Another baby house director told Human Rights Watch, however, that the subsidy does represent the greater burden shouldered by the staff in dealing with disabled children, even though the salary levels remain very low and do not attract specially trained personnel:
A pedagogue in a baby house who works here, for the Ministry of Health, will get a 20 percent higher salary than from another ministry. Yet what should we be talking about if the salary of a doctor is only $100 a month? Of course, all these places with “problematic kids” get higher pay because we have to deal with all the kids…. The name on the byline is Kathleen Hunt, who I assume was the reporter. The chapter is “The “Gilded Cage” of the Dom Rebenka: infancy to four years”, ( p.116 ) taken from Abandoned to the State: Cruelty and Neglect in Russian Orphanage (1998) written by Human Rights Watch.
These kids will enter adulthood, work their ways through life with a host of papers labelling them mentally defective like a life long albatross around their necks. And we come back to the question, aside from globally respected diagnoses, what do the labels really mean? And even with an appropriate diagnosis, what concrete prognosis does the label offer?

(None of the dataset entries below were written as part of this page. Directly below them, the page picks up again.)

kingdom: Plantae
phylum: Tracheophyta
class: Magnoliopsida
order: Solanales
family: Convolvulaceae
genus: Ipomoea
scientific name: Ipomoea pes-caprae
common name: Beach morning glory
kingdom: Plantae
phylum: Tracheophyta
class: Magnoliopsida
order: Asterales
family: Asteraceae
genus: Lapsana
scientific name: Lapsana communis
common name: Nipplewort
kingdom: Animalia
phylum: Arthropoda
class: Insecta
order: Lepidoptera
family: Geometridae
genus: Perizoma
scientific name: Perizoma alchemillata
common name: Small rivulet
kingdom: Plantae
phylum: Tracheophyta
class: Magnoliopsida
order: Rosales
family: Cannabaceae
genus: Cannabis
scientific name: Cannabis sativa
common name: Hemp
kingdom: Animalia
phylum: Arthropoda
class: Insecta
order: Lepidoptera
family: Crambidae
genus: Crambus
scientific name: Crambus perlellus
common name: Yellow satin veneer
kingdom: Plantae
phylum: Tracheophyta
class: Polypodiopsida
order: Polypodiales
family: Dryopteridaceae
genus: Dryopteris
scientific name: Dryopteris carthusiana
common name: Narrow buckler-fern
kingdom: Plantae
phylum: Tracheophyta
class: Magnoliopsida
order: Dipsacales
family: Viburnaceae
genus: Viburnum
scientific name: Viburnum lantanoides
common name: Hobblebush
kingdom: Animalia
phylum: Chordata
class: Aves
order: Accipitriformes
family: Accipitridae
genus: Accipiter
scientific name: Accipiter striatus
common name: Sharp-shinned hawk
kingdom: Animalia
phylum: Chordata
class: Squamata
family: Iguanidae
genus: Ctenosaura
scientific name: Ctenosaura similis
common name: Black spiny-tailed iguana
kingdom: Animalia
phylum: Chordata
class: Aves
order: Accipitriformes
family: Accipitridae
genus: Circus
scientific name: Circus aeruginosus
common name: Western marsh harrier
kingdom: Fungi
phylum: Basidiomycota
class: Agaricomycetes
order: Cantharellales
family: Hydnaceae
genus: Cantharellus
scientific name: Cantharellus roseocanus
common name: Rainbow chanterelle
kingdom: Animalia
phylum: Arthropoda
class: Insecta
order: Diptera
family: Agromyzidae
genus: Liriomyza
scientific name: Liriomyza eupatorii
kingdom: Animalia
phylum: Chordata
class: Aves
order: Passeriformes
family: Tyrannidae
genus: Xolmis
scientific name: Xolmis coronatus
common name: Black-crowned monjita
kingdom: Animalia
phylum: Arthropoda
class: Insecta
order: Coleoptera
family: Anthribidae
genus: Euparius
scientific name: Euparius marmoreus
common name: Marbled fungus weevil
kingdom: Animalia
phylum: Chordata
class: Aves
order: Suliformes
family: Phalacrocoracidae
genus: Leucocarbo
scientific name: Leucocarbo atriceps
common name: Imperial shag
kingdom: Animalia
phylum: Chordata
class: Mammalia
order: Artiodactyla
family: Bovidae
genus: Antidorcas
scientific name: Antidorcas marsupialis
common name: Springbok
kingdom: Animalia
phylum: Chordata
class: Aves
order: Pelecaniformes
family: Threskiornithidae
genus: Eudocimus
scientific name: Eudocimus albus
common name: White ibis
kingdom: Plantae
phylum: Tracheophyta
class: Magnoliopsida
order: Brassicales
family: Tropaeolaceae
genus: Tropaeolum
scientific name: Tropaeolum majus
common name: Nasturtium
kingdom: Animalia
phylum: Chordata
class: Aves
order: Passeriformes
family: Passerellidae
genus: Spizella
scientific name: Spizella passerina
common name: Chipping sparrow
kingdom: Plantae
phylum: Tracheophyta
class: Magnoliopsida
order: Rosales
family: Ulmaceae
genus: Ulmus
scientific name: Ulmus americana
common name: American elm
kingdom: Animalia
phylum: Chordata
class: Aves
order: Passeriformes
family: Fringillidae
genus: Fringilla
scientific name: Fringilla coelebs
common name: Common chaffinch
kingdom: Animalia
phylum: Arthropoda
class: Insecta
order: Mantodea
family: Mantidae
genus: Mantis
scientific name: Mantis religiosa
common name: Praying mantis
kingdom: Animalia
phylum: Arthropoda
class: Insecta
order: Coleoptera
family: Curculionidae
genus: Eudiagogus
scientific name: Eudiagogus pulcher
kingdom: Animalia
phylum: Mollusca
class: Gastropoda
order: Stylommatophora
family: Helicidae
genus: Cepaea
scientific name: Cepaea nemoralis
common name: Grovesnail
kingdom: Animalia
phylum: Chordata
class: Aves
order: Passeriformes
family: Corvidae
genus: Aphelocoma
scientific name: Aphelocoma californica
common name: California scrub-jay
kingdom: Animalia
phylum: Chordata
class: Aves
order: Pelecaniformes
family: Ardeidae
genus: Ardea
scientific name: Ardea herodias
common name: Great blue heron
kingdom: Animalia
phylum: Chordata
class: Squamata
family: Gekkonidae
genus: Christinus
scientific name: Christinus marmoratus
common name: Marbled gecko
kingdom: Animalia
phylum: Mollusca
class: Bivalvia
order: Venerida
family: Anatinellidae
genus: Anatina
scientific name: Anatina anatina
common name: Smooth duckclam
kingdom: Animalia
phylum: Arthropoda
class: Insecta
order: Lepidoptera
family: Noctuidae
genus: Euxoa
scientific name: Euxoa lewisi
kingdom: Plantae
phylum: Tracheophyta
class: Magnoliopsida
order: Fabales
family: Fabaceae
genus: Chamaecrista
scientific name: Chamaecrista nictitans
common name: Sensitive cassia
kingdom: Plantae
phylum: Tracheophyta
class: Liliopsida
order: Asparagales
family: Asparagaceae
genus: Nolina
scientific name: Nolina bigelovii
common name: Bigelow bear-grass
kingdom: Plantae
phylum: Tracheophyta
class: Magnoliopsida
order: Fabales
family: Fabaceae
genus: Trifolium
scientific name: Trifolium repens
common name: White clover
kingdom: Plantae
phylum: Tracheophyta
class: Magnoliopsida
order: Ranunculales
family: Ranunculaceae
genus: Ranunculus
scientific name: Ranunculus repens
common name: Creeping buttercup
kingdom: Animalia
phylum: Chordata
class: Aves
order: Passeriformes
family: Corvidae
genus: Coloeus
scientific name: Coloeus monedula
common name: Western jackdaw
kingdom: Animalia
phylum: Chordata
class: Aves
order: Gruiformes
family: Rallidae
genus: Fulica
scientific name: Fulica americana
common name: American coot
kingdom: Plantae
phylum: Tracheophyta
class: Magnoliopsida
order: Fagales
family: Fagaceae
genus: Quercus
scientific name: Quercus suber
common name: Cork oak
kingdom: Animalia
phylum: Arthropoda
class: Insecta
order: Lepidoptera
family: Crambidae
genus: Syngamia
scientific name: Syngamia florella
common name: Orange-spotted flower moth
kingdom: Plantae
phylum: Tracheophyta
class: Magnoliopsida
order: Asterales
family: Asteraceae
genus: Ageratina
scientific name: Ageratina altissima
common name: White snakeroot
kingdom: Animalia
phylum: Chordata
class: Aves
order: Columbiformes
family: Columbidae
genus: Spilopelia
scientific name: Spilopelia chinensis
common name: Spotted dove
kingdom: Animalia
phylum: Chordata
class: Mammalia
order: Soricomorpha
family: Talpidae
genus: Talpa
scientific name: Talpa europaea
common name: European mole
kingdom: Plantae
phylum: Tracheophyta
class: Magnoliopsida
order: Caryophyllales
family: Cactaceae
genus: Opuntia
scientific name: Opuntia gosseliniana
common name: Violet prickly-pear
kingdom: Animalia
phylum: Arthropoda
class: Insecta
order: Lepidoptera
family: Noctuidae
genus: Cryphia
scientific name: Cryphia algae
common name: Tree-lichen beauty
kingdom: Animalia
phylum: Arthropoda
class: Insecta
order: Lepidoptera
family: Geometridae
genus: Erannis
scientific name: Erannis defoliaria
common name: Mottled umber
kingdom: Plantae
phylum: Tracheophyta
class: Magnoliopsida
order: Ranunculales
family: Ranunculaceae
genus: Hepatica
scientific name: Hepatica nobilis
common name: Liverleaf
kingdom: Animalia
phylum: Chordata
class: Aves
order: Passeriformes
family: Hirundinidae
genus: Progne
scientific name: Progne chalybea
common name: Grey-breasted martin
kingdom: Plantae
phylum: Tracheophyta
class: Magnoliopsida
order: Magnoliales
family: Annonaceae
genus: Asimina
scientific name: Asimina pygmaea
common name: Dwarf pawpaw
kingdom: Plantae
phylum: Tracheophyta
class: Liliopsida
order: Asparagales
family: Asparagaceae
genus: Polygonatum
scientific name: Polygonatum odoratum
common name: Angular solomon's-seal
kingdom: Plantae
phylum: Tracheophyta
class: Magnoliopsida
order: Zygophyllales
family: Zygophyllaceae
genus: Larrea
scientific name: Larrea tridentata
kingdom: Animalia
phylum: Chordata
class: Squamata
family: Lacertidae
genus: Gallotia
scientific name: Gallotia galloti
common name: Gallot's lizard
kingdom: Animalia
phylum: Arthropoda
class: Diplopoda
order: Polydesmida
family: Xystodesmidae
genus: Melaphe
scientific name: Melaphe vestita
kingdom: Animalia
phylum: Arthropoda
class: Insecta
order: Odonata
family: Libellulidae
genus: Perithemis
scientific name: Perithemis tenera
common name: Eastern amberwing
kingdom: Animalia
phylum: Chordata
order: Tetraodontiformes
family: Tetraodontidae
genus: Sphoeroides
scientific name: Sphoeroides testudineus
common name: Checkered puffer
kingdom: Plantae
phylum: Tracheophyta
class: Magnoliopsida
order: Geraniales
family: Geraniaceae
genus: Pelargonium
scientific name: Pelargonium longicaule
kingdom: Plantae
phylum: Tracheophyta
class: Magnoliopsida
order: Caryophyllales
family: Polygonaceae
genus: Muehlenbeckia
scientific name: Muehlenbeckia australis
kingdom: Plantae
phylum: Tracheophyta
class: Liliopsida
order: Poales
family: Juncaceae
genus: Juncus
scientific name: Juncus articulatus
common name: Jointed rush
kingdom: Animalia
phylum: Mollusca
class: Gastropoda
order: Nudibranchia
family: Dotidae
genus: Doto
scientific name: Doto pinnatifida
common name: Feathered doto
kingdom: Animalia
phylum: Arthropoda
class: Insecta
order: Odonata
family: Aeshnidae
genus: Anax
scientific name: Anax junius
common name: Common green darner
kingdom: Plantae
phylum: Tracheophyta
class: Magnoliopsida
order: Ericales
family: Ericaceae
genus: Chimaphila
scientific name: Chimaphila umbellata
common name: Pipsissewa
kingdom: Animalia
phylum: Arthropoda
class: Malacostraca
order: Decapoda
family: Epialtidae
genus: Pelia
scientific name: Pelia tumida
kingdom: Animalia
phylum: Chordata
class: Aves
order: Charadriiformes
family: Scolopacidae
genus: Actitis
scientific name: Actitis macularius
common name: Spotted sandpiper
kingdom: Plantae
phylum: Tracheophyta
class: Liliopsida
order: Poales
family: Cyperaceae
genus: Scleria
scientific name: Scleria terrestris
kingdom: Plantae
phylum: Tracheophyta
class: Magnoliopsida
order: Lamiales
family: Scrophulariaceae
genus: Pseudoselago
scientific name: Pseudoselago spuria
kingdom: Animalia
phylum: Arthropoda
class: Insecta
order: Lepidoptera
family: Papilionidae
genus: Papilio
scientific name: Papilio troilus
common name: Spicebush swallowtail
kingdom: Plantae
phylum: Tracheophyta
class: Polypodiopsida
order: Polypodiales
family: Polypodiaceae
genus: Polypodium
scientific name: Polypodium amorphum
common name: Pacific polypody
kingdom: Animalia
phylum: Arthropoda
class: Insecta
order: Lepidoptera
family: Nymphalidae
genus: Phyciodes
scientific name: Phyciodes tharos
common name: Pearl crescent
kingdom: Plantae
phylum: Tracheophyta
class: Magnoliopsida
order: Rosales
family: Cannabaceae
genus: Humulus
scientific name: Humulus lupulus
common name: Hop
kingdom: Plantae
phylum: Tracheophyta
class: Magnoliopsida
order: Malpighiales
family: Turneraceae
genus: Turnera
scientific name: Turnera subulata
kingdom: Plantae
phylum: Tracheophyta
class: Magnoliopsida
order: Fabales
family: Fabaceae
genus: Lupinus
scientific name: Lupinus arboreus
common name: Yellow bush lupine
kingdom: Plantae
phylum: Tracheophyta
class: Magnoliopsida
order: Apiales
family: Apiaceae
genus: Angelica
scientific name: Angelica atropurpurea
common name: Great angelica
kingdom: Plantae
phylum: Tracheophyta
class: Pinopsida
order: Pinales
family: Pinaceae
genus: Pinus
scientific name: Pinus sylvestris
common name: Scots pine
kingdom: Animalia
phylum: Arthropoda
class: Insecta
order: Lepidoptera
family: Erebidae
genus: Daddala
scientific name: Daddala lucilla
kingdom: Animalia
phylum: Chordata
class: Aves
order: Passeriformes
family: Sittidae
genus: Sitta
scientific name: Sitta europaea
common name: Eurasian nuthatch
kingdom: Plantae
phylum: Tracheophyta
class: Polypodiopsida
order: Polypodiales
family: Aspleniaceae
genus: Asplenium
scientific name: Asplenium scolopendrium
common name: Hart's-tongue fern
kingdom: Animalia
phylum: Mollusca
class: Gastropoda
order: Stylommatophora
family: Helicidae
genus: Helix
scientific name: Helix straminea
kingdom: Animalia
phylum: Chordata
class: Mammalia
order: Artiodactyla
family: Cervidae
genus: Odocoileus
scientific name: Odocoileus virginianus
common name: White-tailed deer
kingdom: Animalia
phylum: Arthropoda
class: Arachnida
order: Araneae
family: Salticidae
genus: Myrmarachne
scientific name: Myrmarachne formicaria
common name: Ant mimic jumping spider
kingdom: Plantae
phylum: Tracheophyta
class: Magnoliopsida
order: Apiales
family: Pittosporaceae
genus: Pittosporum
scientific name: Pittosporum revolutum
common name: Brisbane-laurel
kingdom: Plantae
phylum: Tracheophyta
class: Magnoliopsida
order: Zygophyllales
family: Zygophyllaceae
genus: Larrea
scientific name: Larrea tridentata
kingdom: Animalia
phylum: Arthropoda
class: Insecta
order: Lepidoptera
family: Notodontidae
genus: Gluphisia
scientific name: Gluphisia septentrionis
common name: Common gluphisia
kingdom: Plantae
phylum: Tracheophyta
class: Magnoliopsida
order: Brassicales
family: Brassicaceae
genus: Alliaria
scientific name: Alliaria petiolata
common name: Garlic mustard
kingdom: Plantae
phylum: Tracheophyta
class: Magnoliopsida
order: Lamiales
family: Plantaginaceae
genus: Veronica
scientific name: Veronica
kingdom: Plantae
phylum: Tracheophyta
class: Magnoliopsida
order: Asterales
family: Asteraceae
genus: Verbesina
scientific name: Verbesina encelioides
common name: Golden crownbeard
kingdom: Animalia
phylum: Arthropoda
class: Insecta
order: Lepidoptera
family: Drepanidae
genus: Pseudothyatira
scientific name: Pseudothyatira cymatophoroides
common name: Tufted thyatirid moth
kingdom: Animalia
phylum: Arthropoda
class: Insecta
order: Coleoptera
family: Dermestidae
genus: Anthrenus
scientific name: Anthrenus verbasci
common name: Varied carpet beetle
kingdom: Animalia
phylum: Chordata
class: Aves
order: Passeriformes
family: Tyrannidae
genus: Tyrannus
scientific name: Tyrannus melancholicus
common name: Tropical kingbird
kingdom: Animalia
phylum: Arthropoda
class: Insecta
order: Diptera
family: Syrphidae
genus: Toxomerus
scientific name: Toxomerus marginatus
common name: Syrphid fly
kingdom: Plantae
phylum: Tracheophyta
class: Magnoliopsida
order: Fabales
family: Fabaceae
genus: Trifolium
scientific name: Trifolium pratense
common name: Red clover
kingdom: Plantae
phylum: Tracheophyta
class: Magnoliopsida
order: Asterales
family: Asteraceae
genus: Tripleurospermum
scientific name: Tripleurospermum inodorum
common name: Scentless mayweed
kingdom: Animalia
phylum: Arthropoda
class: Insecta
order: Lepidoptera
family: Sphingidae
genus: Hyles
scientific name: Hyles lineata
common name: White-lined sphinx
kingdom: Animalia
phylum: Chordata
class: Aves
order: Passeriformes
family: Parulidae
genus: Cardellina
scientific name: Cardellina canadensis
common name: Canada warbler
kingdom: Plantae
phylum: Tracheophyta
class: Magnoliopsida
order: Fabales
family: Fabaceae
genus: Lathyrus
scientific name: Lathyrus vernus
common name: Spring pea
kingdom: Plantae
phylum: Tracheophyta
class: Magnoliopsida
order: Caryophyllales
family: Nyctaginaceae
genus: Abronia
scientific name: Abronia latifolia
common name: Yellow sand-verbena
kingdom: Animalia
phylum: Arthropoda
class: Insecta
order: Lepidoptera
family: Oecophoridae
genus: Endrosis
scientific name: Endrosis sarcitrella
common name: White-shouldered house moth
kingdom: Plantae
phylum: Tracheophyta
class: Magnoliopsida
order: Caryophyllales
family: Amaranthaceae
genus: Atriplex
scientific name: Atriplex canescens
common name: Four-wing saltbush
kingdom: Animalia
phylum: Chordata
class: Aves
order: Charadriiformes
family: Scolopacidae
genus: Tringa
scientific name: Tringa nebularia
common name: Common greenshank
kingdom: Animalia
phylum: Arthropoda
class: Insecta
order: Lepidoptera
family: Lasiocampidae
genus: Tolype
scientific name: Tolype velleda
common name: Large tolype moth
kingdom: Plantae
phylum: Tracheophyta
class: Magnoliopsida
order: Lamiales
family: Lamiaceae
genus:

With no verification to the contrary, we assume that Yasik was sent to a baby house though he had turned four because, I think it was Julia who told us, Yasik was held at a home he was aging out of for the powers that were felt he was still adoptable. The largest number of children adopted out is from the baby houses. I guess there is no surprise there – it seems to me, we humans deeply believe in the wonder of having a baby as the picture perfect way to establish a family and we just as deeply believe that we have the best chance of moulding the little bitty baby into our likeness if the little bit comes to us ‘tabula rasa’. This belief system resists challenges to other options in ways that may be well below our conscious level of dealing with our lives.
In any case, when I look at what paper work we have, the orphanage name is Yaroslavl Orphanage. There is no such plain name on the listing I found so this was merely a sufficient name for the paperwork. We do not know what ‘Type’ it was. We do know there wasn’t enough land surrounding the building for it to be an ‘Agrarian Special’ orphanage; with ‘scruffy grass and bare spots, not far from lots of other buildings’, it was hardly worthy of the stimulation a playground should offer children. It put me in mind of how Tony describes the playground at his orphanage in 1930s Saskatchewan (A Canadian story of Adoption from the 1930s, Becoming Family). Inside, the orphanage looked quite small from what we could see in our very limited guided tour. We were taken via the straightest route to a receiving room. Inside we passed through a play room with a child-size piano which he must have played, so ….. maybe this was a ‘Music and Artistic’ Baby house. We were taken to the head person’s office, a sweet looking, grandmotherly woman who was a doctor. There was another woman at a desk who never once looked up at us, at least when I noticed. That is focus or loyalty to work or something. Was she now immune to these emotional tableaus about to unfold once again, or? Yes hindsight could suggest a wide range of possibilities; in the journal I was simply struck by her disinterest but so caught up in the emotions I was enjoying that I could not ask questions. Maybe she had a stiff neck.